__引用文__:
┄┄┄┄┄┄┄┄┄┄┄┄┄┄┄┄┄┄┄┄
稲田恭明 いなだ やすあき



【HPコラム 2024・1】

忘却と無関心の罪

 昨年10月、ハマスへの報復(もしくは「自衛権」)を名目としたイスラエルのガザ攻撃が始まって以来、なぜこんなことができるのか、考え続けている。もちろんイスラエルのガザ攻撃はこれが初めてではなく、2007年にガザを完全封鎖して以来、数年おきに大規模な攻撃を繰り返しており、繰り返されるたびに、最悪を更新している。今回はイスラエルの攻撃開始から3カ月の時点で、死者・行方不明者は合わせて3万人を超え、建物の約半分、病院の3分の2が破壊され、人口の9割近い190万人以上が避難民となっており、薬も水も食料も燃料も圧倒的に不足しているので、感染症が蔓延しているという。ラザリニ国連パレスチナ難民救済事業機関(UNRWA)事務局長は「住民が集団懲罰の対象になっており、飢饉に向かっている」と述べ、別の国連高官は「ガザは死と絶望の地になった」と語っている。
 たとえ停戦になったとしても、生き残った人々が生活を再建できるまでには気が遠くなるほどの年月が必要なのではないか。しかし、これまで同様、停戦になった途端にメディアの報道はパッタリなくなり、私たちはまたパレスチナを忘却してしまうのだろう。そして、この繰り返される忘却と無関心が、繰り返される虐殺を準備しているのだ、と、アラブ文学研究者の岡真理さんは強調している。
┄┄┄┄┄┄┄┄┄┄┄┄┄┄┄┄┄┄┄┄
__分析用データ__:
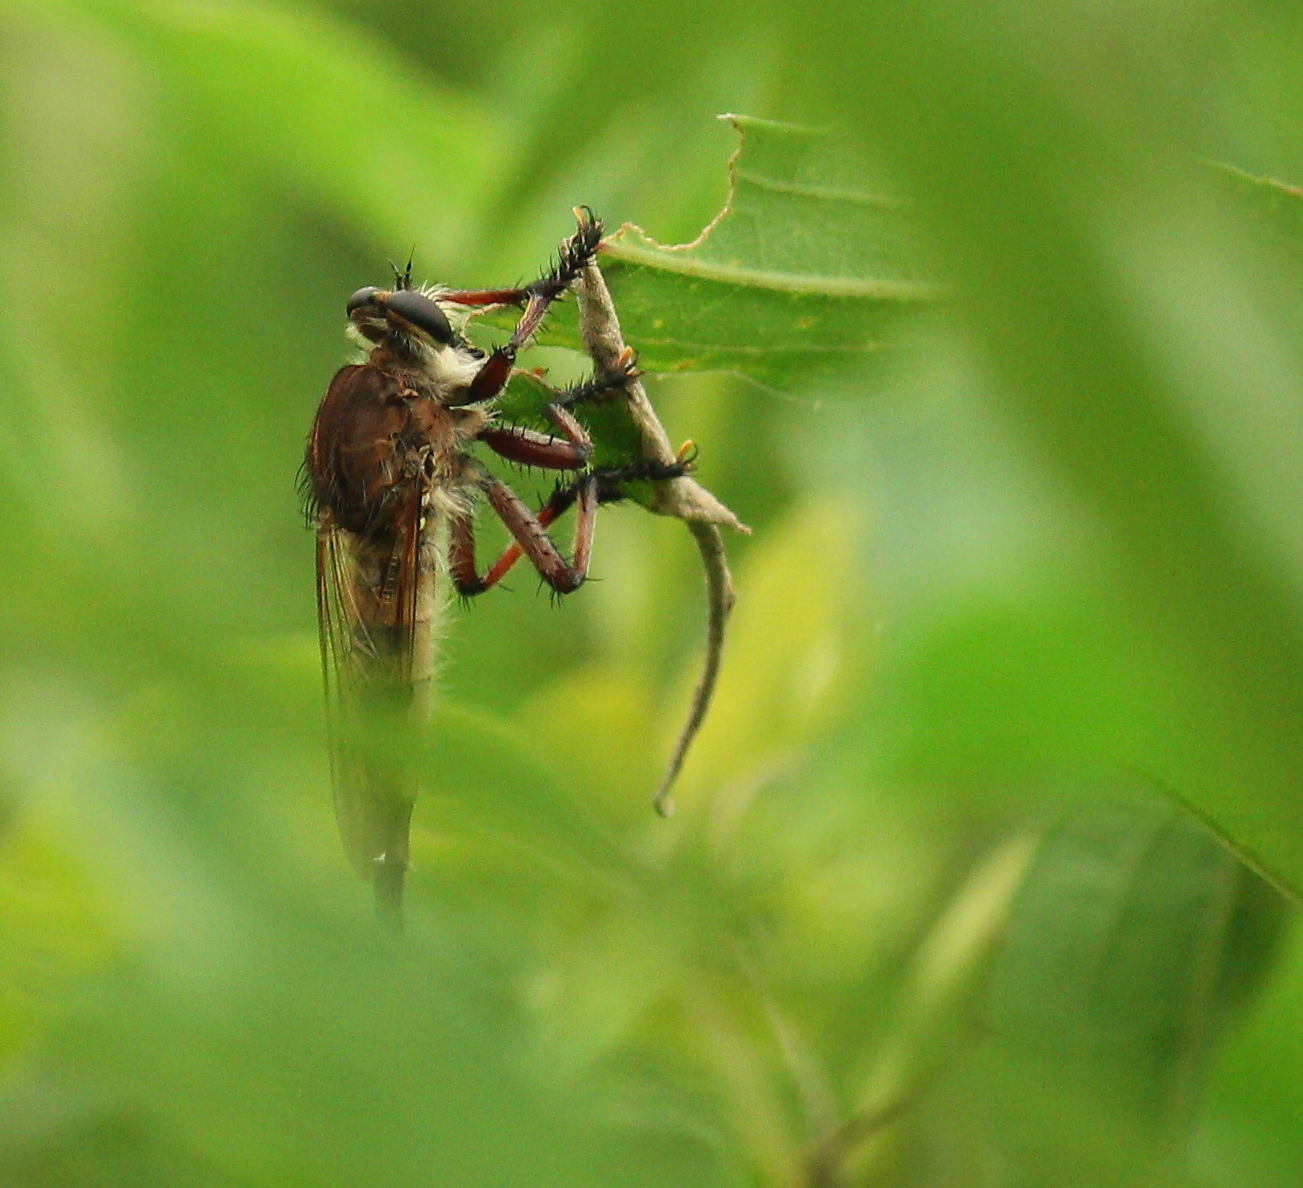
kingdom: Animalia
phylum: Arthropoda
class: Insecta
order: Diptera
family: Asilidae
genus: Promachus
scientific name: Promachus hinei
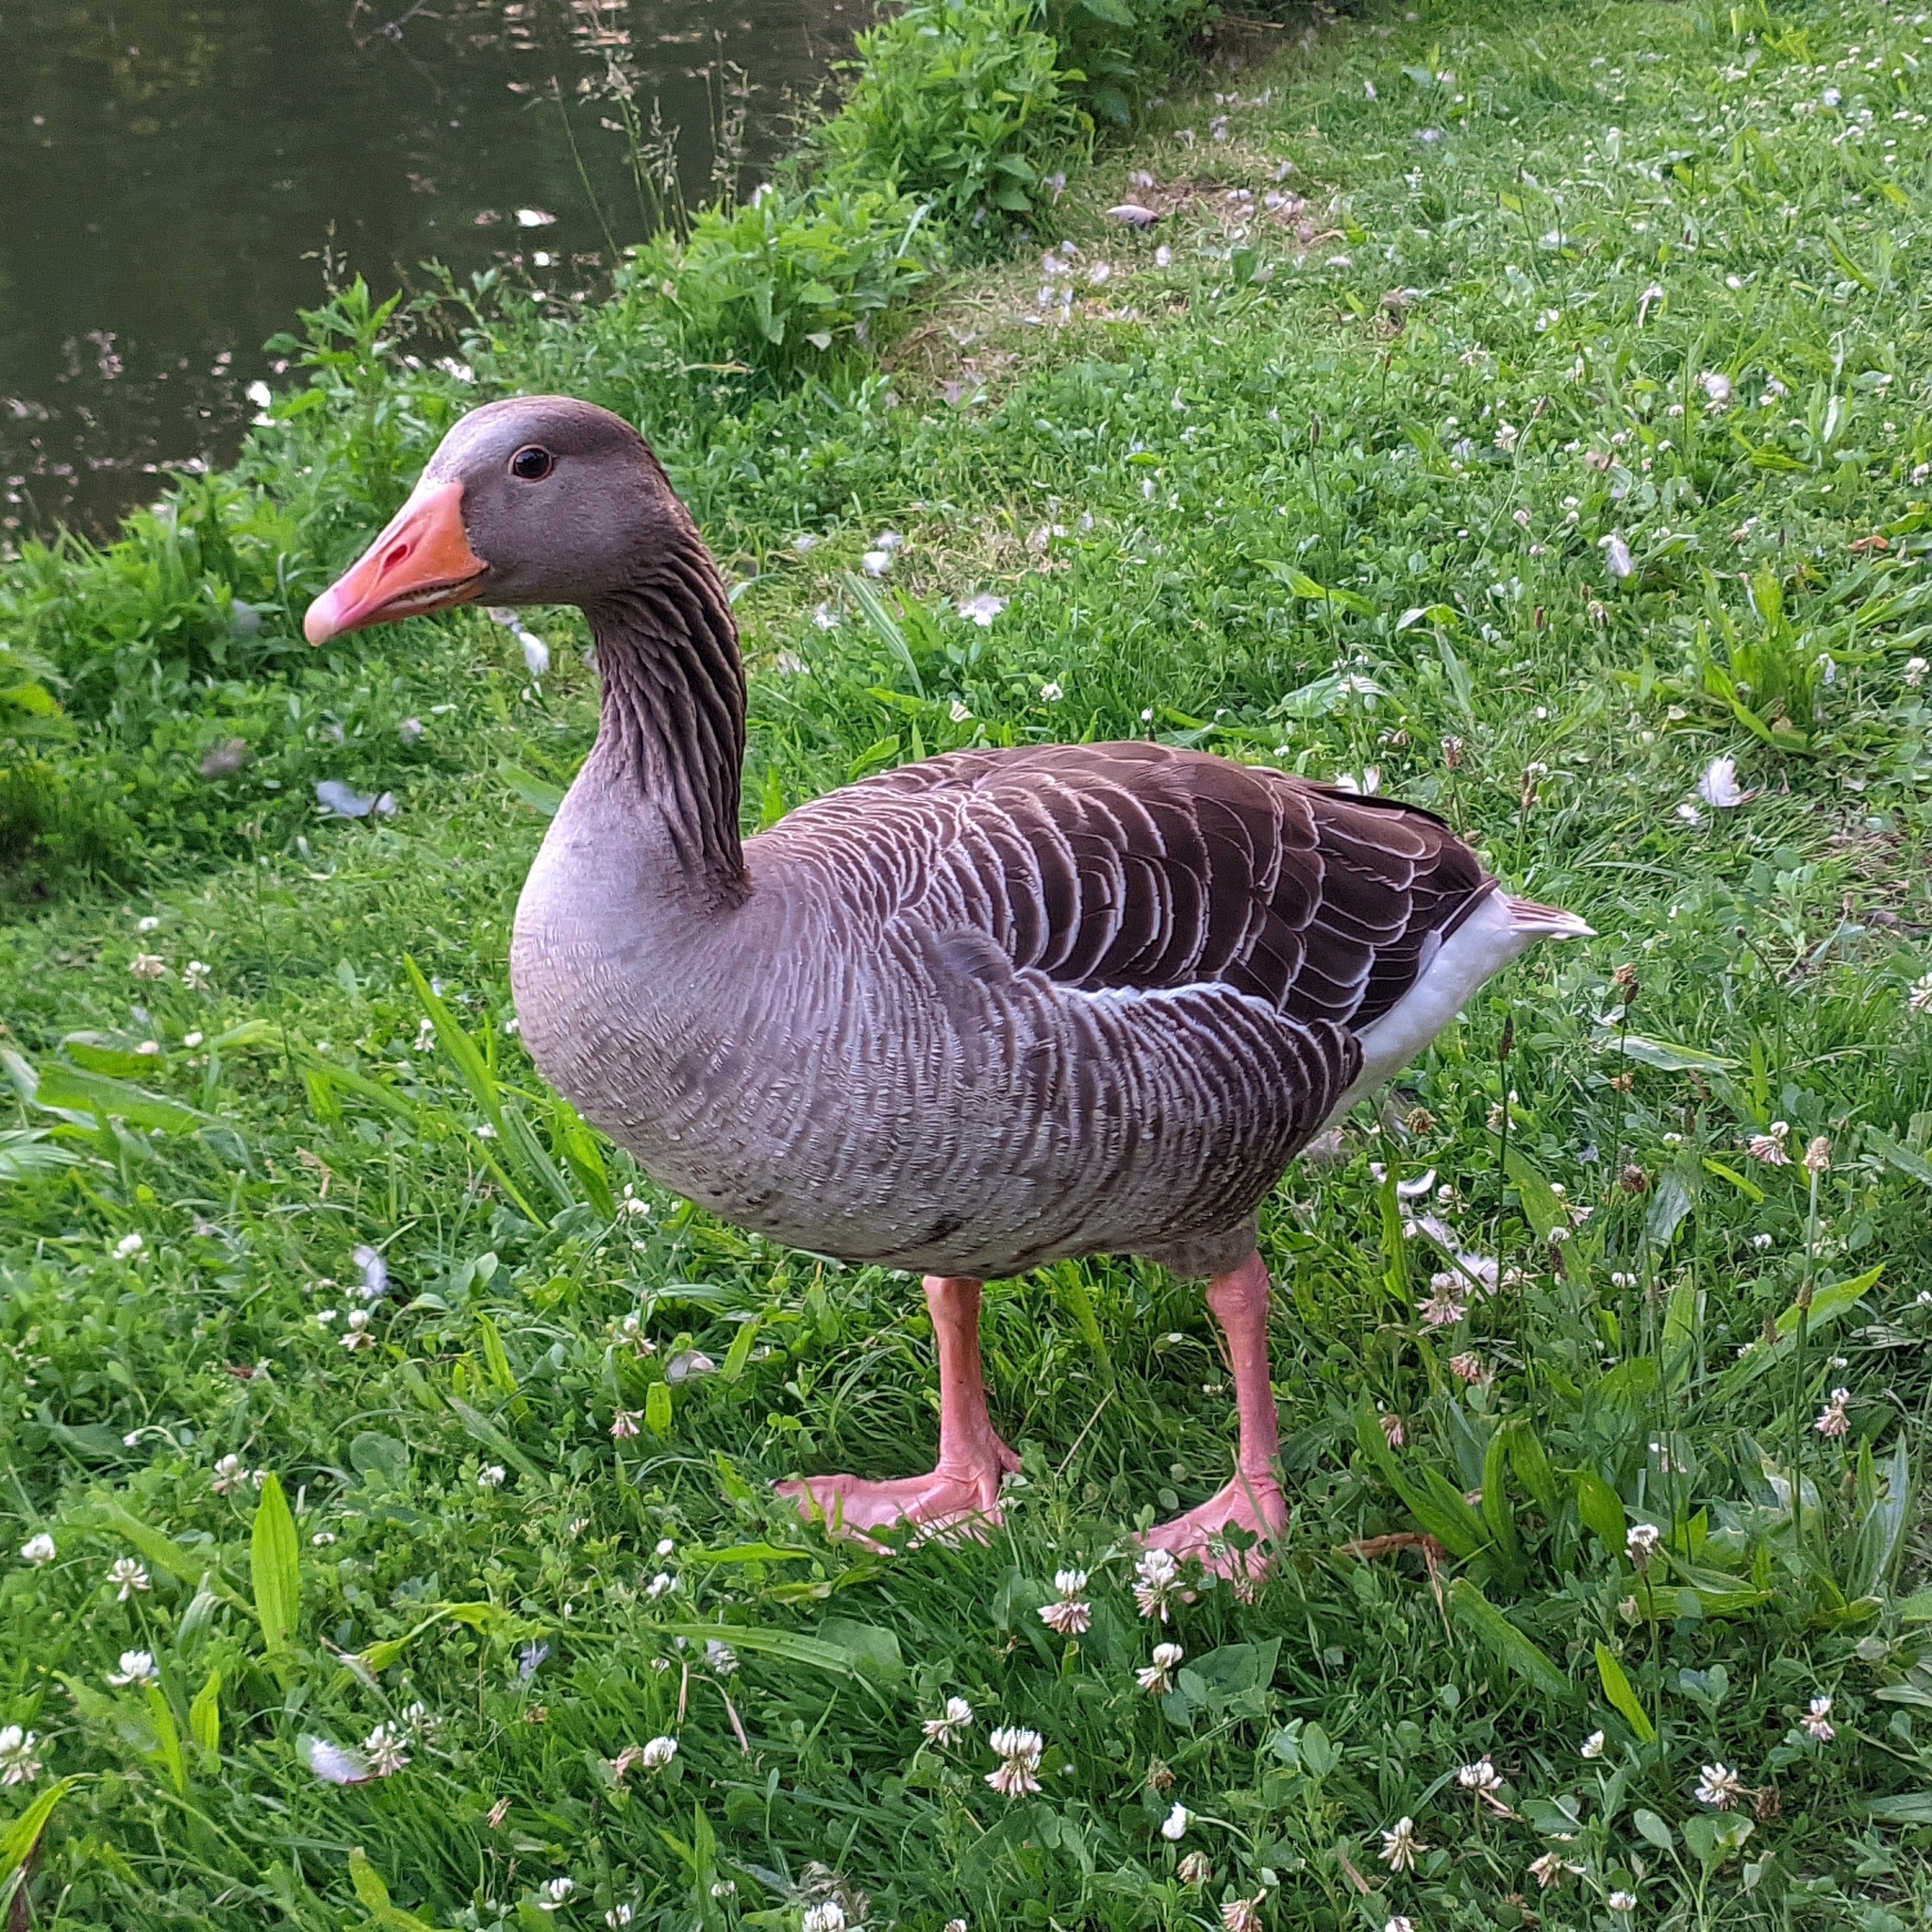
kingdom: Animalia
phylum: Chordata
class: Aves
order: Anseriformes
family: Anatidae
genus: Anser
┄┄┄┄┄┄┄┄┄┄┄┄┄┄┄┄┄┄┄┄
__情報を使って__:
a) ガザ攻撃についてのコラムで、ガザで圧倒的に不足していると書かれているものをすべて挙げてください。
b) ガザ攻撃についてのコラムの続きを、最後の文の後から書いてください。

__解答欄__:
a) 薬、水、食料、燃料

b)
岡さんはまた、パレスチナ問題について講演するたび、「ホロコーストを経験したユダヤ人がなぜ、同じようなことをパレスチナ人に?」という質問を受けるという。これに対する岡さんの回答は、簡単に言うと、理不尽な暴力の犠牲者であろうとなかろうと、ある集団が他の集団を非人間化するとき、人間は簡単に残虐行為の加害者になりうる、というものである(『ガザに地下鉄が走る日』)。イスラエルのガラント国防相は、ガザ攻撃開始にあたり、「我々が戦っているのは人間の顔をした動物であり、我々はそれにふさわしい行動をとる」と語ったそうだが、このように「敵」を非人間化するのは、あらゆる残虐行為の開始の合図のようなものである。
 
我々は、残念ながら、歴史の教訓を容易に学べない生き物であることを歴史は教えてくれる。しかしまた、E・H・カーが強調しているように、人間は何ひとつ歴史から学ばないというのも間違った誇張である。どんなに迂遠に見えようと、歴史に学び、事実を知り、記憶し、考え続けること――そこから始めるしかないのだろう。